If it's a 32way its all pretty much the same.


----------



## 170-3tree (Nov 4, 2014)

I'm just waiting for real world reviews on the different models. Other than ksport and CX. KW st and bilstiens have my attention for now.


----------



## cruzinred92 (Dec 4, 2013)

They are the 32 adjustable ones and look good to me. Have been doing some research on them and think when I get the $ together I'm going to give them the good ol college try lol. Was told by a buddy to just stay away from the cxracing coilovers as they will go bust in about a year or 2. Looking at picking up a suv for my wife as we just had out 2nd kid and the cruze got very small very quick. The cruze will then sit in the garage most of the time and become my little fun car lol. Got a few things I'm looking at doing for 2015. Going to start a build thread soon if all goes well.


----------



## 170-3tree (Nov 4, 2014)

I've heard the same about the ksports when I was in the Mazda world. But there is a lot more high quality selection for Mazda than cruze


----------



## CHEVYCRUZE RS (Mar 29, 2011)

Check out KW variant 1's a bit pricey but well worth it..... Blistins I stand by $960 or even BC kits around $900. I'm going on my fourth year on DGRs without a problem *knock on wood* but I'm sure they are softer springs for our Cruze


----------



## cruzinred92 (Dec 4, 2013)

I've heard good things on all the brands you mentioned. I have and always will stand by bilstins aswell as they make great products. However I'm the kind of person that likes to take the road less traveled if you will. Always been the one to go with small local over big box where I can. Sometimes it has but me but most of the time I couldn't be happier.

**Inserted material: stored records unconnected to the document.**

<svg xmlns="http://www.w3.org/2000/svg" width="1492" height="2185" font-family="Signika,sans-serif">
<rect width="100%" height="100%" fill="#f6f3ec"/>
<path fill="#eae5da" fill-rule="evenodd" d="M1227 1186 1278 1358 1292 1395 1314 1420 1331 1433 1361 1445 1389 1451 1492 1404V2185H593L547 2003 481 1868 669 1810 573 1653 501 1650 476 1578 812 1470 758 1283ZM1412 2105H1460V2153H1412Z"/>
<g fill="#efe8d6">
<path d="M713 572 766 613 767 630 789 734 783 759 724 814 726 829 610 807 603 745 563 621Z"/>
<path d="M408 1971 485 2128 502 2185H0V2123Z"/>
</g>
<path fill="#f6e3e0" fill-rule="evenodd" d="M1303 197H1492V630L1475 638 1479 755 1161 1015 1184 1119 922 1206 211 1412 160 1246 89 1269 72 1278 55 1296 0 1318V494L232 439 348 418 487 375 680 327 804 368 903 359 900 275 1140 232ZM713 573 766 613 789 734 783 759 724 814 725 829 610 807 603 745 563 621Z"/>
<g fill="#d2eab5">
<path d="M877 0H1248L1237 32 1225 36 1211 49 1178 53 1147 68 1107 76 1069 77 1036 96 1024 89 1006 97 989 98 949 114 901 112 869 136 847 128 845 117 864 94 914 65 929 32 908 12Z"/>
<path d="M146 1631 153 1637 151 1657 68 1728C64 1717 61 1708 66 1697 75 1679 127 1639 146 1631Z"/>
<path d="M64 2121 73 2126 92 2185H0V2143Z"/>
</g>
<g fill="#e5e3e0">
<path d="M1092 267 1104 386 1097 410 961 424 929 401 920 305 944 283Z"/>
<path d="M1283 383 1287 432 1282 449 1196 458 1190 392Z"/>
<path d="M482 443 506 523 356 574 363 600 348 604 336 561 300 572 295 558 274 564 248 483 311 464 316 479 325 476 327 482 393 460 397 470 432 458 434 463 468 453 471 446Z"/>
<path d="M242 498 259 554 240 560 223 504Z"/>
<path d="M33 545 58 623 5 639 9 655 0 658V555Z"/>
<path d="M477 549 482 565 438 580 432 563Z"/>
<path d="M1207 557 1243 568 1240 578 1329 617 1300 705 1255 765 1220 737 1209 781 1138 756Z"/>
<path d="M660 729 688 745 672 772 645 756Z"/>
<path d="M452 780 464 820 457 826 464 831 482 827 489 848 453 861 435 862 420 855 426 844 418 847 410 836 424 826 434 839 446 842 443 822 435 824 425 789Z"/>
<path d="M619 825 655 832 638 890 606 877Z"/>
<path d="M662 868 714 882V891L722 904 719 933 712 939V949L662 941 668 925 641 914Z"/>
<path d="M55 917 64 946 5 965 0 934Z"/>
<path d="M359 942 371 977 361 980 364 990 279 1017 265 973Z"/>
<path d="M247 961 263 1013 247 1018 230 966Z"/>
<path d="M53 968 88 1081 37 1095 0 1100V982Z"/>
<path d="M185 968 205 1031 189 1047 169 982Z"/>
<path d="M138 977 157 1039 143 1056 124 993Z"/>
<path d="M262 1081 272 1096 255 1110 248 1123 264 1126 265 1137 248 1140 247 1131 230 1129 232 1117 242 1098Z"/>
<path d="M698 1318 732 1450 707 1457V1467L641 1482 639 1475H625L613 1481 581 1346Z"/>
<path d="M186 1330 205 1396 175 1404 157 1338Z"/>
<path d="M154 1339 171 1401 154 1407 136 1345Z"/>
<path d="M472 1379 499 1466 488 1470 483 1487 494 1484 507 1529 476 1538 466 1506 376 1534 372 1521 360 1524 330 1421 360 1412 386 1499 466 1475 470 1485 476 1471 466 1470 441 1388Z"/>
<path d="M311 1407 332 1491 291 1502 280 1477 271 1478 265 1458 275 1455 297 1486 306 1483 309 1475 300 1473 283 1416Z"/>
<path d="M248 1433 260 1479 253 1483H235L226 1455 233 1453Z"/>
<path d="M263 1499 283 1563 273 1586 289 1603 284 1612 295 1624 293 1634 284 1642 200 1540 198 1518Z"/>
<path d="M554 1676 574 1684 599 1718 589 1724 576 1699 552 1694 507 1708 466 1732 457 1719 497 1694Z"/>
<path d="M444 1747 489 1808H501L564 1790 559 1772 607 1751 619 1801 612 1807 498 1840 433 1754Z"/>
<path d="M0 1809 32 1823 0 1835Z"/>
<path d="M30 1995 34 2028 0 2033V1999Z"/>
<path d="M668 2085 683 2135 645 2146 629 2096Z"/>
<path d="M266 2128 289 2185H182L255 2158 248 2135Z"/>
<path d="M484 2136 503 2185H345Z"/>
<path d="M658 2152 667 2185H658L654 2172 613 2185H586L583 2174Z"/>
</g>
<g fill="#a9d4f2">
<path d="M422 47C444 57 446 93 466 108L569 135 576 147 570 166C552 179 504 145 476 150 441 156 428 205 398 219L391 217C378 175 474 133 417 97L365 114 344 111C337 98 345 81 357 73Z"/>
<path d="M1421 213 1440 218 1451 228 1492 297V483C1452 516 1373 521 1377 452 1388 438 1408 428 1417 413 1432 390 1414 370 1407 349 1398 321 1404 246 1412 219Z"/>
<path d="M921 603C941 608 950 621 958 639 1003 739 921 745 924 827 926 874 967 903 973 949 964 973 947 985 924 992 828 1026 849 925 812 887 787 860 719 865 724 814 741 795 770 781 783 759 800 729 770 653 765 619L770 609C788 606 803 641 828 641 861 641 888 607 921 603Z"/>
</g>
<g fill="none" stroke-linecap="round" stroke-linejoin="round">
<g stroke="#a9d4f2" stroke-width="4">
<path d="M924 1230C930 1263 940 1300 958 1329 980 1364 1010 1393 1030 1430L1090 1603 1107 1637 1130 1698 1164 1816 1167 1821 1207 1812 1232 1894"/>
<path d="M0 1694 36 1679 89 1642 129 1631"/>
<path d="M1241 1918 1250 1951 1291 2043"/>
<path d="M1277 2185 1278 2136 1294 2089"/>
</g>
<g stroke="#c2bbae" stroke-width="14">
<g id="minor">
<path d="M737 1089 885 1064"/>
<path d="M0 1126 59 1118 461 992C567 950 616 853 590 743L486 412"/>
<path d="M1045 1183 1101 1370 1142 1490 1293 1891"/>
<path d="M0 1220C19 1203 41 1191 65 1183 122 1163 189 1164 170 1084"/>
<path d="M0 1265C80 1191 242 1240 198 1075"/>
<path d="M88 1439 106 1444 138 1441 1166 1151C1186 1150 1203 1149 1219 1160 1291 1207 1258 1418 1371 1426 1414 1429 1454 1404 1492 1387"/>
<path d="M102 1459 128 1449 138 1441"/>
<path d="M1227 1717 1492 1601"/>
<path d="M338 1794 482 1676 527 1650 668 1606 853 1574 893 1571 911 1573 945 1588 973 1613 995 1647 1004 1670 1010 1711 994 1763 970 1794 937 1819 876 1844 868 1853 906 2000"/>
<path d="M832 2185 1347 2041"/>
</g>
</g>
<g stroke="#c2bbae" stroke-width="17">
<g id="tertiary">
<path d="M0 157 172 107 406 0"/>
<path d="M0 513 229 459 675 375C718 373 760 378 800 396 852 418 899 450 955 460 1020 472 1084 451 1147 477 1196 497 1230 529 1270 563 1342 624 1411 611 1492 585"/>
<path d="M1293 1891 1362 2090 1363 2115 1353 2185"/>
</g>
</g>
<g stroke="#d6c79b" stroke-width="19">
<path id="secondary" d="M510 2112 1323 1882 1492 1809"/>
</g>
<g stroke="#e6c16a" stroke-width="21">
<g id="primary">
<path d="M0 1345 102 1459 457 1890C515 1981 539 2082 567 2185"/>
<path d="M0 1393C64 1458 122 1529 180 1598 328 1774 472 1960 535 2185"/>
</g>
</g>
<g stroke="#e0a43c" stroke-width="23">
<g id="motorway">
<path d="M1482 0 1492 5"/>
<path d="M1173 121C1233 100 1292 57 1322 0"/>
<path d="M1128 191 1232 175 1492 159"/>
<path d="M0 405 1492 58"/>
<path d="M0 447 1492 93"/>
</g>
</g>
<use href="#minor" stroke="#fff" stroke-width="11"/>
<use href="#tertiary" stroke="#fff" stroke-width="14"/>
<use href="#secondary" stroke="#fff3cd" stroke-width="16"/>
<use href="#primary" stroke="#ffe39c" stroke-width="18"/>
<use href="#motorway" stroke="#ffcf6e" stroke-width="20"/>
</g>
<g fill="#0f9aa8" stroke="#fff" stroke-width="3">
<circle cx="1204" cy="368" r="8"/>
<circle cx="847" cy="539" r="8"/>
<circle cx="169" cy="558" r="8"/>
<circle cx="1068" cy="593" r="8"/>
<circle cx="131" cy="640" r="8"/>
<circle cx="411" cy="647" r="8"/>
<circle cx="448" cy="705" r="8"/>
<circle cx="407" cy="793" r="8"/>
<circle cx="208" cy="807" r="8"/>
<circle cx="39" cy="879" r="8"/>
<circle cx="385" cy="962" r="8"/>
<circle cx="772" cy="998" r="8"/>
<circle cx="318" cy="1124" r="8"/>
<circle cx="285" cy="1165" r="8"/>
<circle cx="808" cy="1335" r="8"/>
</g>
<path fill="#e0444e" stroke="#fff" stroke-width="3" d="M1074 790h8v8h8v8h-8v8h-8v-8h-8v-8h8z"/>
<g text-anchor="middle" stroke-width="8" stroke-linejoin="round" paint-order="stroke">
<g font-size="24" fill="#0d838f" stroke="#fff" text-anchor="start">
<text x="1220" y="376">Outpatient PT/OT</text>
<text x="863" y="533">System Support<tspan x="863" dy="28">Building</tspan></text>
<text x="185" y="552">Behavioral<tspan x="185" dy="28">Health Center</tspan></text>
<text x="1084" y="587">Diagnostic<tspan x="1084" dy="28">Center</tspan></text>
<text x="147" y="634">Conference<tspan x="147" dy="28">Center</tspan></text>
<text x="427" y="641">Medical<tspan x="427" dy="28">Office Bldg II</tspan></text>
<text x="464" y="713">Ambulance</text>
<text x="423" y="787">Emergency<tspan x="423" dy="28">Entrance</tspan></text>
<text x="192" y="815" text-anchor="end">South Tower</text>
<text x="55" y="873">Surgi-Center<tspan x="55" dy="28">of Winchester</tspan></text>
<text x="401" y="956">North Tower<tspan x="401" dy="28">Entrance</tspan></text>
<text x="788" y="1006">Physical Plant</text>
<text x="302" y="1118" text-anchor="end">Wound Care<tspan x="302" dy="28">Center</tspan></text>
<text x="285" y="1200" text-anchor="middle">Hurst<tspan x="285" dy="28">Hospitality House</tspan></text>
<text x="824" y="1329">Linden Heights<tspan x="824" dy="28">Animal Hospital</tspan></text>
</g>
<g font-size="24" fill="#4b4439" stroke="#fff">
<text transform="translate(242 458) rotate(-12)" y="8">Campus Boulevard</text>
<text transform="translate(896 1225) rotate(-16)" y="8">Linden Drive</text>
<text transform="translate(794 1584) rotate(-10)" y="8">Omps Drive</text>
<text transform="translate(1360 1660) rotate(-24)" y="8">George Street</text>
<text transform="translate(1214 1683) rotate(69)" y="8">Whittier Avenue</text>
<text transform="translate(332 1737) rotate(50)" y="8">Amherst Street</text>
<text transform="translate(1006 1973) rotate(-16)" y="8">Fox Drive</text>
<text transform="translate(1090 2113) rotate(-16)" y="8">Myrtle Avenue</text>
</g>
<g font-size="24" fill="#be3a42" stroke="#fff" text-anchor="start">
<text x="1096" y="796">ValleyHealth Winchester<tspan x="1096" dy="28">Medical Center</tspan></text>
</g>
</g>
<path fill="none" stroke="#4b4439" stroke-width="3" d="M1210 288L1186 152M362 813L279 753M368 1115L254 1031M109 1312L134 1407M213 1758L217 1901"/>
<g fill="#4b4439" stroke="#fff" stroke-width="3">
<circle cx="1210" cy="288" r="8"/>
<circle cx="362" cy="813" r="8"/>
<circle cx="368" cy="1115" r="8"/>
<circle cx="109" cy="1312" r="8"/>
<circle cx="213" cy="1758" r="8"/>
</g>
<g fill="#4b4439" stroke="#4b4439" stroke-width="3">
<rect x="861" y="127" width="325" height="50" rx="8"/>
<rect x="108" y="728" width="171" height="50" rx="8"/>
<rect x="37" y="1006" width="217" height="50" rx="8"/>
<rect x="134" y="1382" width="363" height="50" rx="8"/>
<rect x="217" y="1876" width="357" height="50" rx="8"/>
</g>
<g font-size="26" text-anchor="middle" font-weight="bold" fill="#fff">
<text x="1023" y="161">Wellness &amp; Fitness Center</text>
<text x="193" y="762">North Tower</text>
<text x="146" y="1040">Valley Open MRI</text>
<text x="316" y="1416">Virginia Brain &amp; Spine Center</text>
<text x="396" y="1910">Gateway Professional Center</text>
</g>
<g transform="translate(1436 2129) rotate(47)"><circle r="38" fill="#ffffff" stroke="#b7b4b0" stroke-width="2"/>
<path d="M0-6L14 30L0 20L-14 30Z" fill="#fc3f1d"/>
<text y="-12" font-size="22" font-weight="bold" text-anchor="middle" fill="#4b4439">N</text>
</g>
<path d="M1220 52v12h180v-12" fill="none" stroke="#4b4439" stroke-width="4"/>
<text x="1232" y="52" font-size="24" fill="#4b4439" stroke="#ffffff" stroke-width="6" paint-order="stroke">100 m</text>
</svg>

These are kind of that way for me I guess. Can't find anyone who has them so it makes them that much better for me but at the same point don't want to end up with junk. Think I may just bite the bullet and try them out. I'm not really trying for slammed just a little lower then my eibachs take me and a little better ride (not to mention my drivers front shock is making a popping sound when turning) (my fault tho). Never bought new coilovers myself but have done countless installs and adjustments for friends so I know what I'll be doing. Prob won't be till next week that I order anyways so there's still time to look around.


----------



## CHEVYCRUZE RS (Mar 29, 2011)

Sweet, cant wait to see how it ends up!..... popping sound is kinda normal some people would say on Macpherson type struts, just make sure everything is tight. I check my coilovers every two weeks, cleaning them if possible roads around me arent too dirty so my threads are holding up just fine!


----------



## Smurfenstein (Nov 16, 2011)

You cant get as low on the ISC's as on the Ksports, however they give you a full size strut in the rear, and 10K front spring.


----------



## SneakerFix (Jul 28, 2013)

Does anyone have the height of the front strut with and without the spring?


----------



## TheKidJoey (Jul 27, 2013)

Smurfenstein said:


> You cant get as low on the ISC's as on the Ksports, however they give you a full size strut in the rear, and 10K front spring.


how much lower can the ksports go


----------